Jun Hyeji, Tanaka Yutaro, Johri Shreya, Carvalho Filipe Lf, Jordan Alexander C, Labaki Chris, Nagy Matthew, O'Meara Tess A, Pappa Theodora, Pimenta Erica Maria, Saad Eddy, Yang David D, Gillani Riaz, Tewari Alok K, Reardon Brendan, Van Allen Eliezer
Department of Medical Oncology, Dana-Farber Cancer Institute, Boston, MA 02115, USA.
Broad Institute of Harvard and MIT, Cambridge, MA 02142, USA.
medRxiv. 2025 Jul 24:2025.05.09.25327312. doi: 10.1101/2025.05.09.25327312.

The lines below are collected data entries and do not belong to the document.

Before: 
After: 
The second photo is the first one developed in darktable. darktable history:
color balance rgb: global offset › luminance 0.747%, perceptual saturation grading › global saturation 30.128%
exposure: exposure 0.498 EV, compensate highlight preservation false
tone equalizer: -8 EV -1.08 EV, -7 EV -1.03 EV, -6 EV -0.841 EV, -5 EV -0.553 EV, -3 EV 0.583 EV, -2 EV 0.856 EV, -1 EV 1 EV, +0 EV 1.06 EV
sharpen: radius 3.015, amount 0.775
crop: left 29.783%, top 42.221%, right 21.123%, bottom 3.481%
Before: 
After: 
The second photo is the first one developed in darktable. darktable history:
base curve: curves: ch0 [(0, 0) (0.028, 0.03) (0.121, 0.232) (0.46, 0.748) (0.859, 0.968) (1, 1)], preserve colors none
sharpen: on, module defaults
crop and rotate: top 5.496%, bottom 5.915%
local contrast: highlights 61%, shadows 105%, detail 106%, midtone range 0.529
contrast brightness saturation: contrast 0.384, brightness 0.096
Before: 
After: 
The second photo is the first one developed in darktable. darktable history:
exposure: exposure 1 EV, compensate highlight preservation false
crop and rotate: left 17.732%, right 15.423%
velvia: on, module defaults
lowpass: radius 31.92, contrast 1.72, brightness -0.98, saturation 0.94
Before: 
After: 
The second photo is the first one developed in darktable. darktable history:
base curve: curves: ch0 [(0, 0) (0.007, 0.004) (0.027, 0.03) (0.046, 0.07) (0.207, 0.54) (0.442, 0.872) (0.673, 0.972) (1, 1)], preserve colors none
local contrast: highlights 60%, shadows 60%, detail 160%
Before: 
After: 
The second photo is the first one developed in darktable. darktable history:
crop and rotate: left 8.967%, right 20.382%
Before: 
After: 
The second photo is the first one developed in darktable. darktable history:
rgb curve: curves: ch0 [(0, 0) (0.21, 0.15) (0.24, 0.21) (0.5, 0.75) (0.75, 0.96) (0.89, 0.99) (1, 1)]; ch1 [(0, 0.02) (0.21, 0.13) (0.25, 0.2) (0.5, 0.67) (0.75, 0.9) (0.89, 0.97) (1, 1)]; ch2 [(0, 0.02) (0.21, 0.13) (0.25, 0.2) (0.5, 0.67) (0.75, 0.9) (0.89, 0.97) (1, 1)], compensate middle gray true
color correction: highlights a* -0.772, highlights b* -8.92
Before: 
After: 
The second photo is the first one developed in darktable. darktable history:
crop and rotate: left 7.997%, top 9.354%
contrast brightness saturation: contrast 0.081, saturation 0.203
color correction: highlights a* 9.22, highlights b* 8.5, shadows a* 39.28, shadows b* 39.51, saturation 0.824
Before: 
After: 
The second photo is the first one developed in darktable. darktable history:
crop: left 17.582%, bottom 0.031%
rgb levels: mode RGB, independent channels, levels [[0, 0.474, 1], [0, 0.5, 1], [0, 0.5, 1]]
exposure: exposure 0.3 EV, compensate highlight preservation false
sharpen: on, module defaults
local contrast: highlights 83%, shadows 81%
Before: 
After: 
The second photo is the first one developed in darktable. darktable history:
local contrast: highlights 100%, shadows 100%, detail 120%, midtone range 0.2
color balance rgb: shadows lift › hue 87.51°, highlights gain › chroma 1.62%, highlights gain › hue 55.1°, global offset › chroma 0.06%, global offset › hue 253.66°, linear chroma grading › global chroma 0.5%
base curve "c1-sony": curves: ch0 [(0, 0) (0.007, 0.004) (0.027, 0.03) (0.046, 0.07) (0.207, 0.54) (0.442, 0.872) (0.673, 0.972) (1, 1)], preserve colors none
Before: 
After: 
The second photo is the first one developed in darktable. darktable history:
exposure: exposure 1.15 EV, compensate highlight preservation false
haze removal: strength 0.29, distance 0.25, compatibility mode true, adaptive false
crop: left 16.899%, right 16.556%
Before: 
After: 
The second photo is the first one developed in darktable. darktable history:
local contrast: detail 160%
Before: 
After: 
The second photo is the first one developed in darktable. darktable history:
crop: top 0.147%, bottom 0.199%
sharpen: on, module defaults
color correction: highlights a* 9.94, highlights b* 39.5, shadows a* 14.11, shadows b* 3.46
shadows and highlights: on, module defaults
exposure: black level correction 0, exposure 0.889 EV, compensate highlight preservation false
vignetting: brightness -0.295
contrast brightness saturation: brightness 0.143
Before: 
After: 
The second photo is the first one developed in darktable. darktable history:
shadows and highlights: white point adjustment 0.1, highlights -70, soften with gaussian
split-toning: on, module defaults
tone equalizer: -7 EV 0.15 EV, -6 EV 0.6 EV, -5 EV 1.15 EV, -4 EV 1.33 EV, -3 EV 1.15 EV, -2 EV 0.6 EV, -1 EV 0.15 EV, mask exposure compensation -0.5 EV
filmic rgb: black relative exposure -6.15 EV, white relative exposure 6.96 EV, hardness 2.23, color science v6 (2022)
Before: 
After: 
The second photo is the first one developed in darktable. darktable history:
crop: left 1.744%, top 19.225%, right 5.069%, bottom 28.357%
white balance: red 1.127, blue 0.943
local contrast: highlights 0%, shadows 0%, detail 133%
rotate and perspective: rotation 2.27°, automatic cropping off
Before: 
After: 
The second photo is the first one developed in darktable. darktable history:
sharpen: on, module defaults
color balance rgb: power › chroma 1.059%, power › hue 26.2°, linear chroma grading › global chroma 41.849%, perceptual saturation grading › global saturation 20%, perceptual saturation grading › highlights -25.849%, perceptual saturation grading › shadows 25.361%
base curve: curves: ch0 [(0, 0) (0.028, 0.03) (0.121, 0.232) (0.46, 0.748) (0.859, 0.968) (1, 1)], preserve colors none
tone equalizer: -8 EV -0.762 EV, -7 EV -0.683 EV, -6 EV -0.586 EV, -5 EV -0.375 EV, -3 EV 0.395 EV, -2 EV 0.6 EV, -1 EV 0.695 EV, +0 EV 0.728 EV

The rapid expansion of molecularly informed therapies in oncology, coupled with evolving regulatory FDA approvals, poses a challenge for oncologists seeking to integrate precision cancer medicine into patient care. Large Language Models (LLMs) have demonstrated potential for clinical applications, but their reliance on general knowledge limits their ability to provide up-to-date and niche treatment recommendations. To address this challenge, we developed a RAG-LLM workflow augmented with Molecular Oncology Almanac (MOAlmanac), a curated precision oncology knowledge resource, and evaluated this approach relative to alternative frameworks (i.e. LLM-only) in making biomarker-driven treatment recommendations using both unstructured and structured data. We evaluated performance across 234 therapy-biomarker relationships. Finally, we assessed real-world applicability of the workflow by testing it on actual queries from practicing oncologists. While LLM-only achieved 62-75% accuracy in biomarker-driven treatment recommendations, RAG-LLM achieved 79-91% accuracy with an unstructured database and 94-95% accuracy with a structured database. In addition to accuracy, structured context augmentation significantly increased precision (49% to 80%) and F1-score (57% to 84%) compared to unstructured data augmentation. In queries provided by practicing oncologists, RAG-LLM achieved 81-90% accuracy. These findings demonstrate that the RAG-LLM framework effectively delivers precise and reliable FDA-approved precision oncology therapy recommendations grounded in individualized clinical data, and highlight the importance of integrating a well-curated, structured knowledge base in this process. While our RAG-LLM approach significantly improved accuracy compared to standard LLMs, further efforts will enhance the generation of reliable responses for ambiguous or unsupported clinical scenarios.
肿瘤学中分子导向疗法的迅速扩展,再加上美国食品药品监督管理局(FDA)不断演变的监管批准,给寻求将精准癌症医学纳入患者护理的肿瘤学家带来了挑战。大语言模型(LLMs)已显示出临床应用潜力,但其对一般知识的依赖限制了它们提供最新和特定治疗建议的能力。为应对这一挑战,我们开发了一种基于分子肿瘤学年鉴(MOAlmanac)增强的RAG-LLM工作流程,MOAlmanac是一个经过整理的精准肿瘤学知识资源,并在使用非结构化和结构化数据进行生物标志物驱动的治疗建议时,相对于替代框架(即仅使用LLM)评估了这种方法。我们评估了234种治疗-生物标志物关系的性能。最后,我们通过对执业肿瘤学家的实际问题进行测试,评估了该工作流程在现实世界中的适用性。虽然仅使用LLM在生物标志物驱动的治疗建议中准确率为62%-75%,但RAG-LLM在非结构化数据库中的准确率为79%-91%,在结构化数据库中的准确率为94%-95%。除了准确率外,与非结构化数据增强相比,结构化上下文增强显著提高了精确率(从49%提高到80%)和F1分数(从57%提高到84%)。在执业肿瘤学家提供的问题中,RAG-LLM的准确率为81%-90%。这些发现表明,RAG-LLM框架有效地提供了基于个体化临床数据的精确且可靠的FDA批准的精准肿瘤学治疗建议,并突出了在此过程中整合精心整理的结构化知识库的重要性。虽然我们的RAG-LLM方法与标准LLMs相比显著提高了准确率,但进一步的努力将增强对模糊或无支持的临床场景生成可靠回答的能力。